EXTRAIT DU TEXTE:
*****
Sur le littoral atlantique qui borde Dar Bouazza, au sud de Casablanca, l’air salin transporte ce matin une tension inhabituelle. À une dizaine de kilomètres du centre-ville, ce qui fut autrefois un paisible village de pêcheurs s’est métamorphosé, au fil des décennies, en une station balnéaire prisée, puis en une véritable ville de plus de 300.000 habitants. Les terrasses des pubs et restaurants qui bordent la plage - certains installés ici depuis des décennies - sont encore vides à cette heure. En temps normal, le calme règne en maître sur ce tronçon côtier, surtout en semaine et hors saison estivale. Mais aujourd’hui, ce silence a été rompu.
Un vacarme sourd, organisé, méthodique s’est emparé des lieux. Le long des fameuses «plages privées», l’expression courante pour désigner cette succession d’établissements les pieds dans le sable, c’est un tout autre décor qui s’est dressé au lever du jour. Gendarmes, agents des Forces auxiliaires, éléments de la Protection civile… Les uniformes sont partout. Déployés en masse dès les premières lueurs, ils quadrillent la zone, sous les ordres d’une impressionnante délégation de représentants de l’autorité. Chaque geste, chaque regard, chaque mot d’ordre trahit une opération planifiée, réfléchie, et visiblement d’envergure. Ce matin, Dar Bouazza s’est réveillée sous haute tension.
*****
DONNÉES FOURNIES:

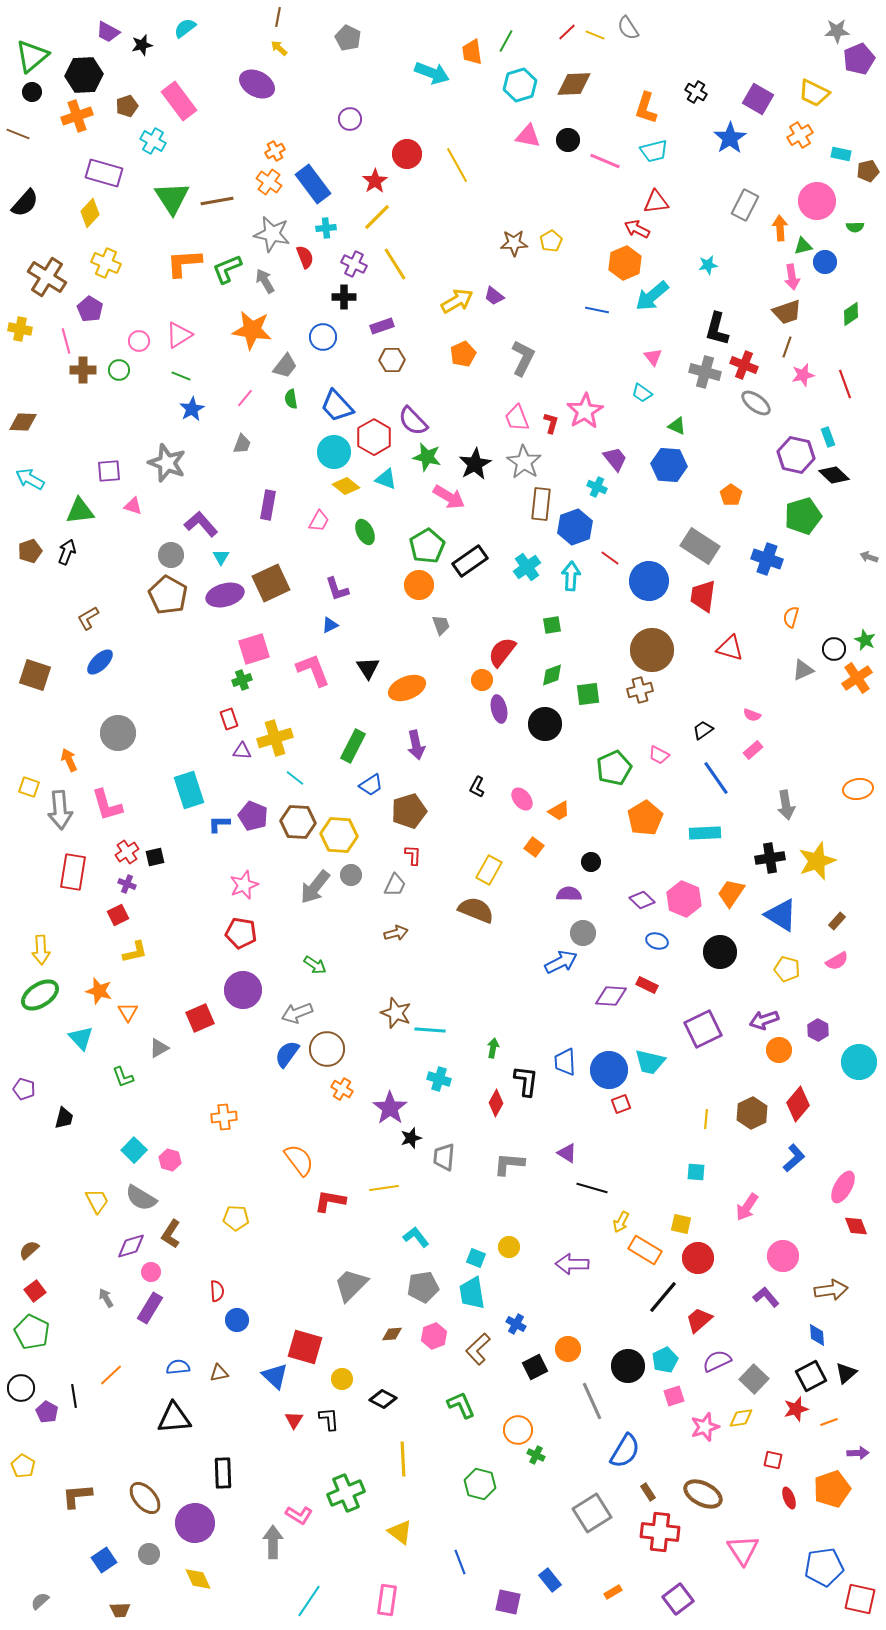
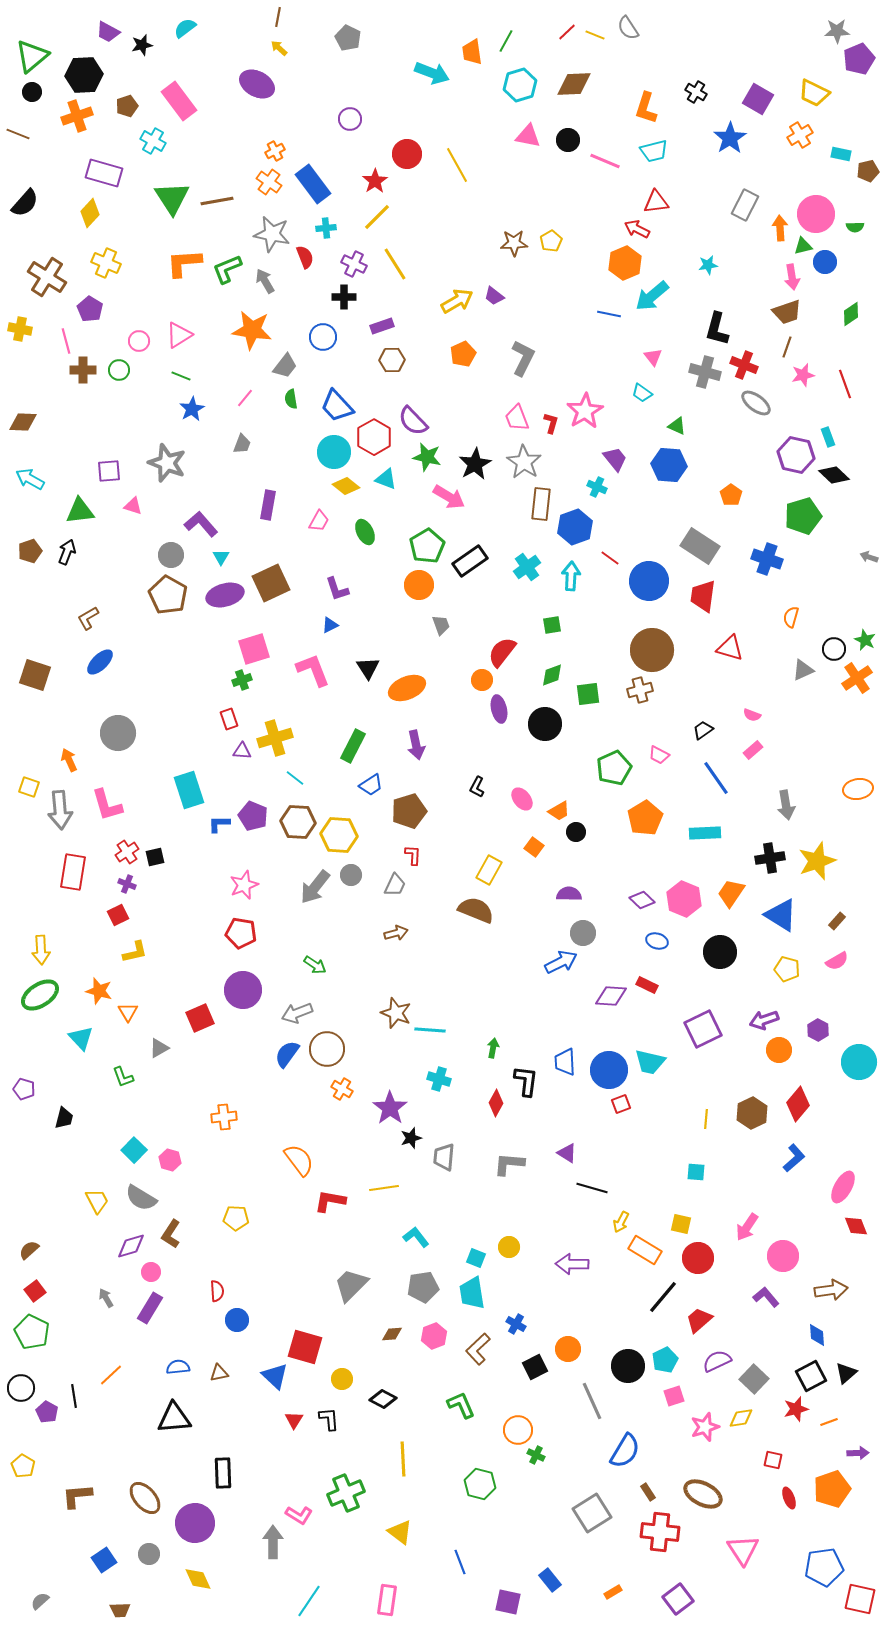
pink circle at (817, 201): moved 1 px left, 13 px down
blue line at (597, 310): moved 12 px right, 4 px down
black circle at (591, 862): moved 15 px left, 30 px up
pink arrow at (747, 1207): moved 20 px down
*****
CONSIGNE: Pouvez-vous résumer en deux phrases le texte sur Dar Bouazza ? La liste n'a aucun rôle dans cet exercice.

RÉPONSE COMPLÈTE: Dar Bouazza, un ancien village de pêcheurs au sud de Casablanca devenu une ville de plus de 300.000 habitants et d'ordinaire calme en semaine et hors saison, a vu son silence rompu ce matin. Dès le lever du jour, gendarmes, agents des Forces auxiliaires et éléments de la Protection civile ont été déployés en masse le long des « plages privées », sous les ordres d'une délégation de représentants de l'autorité, dans une opération visiblement planifiée et d'envergure.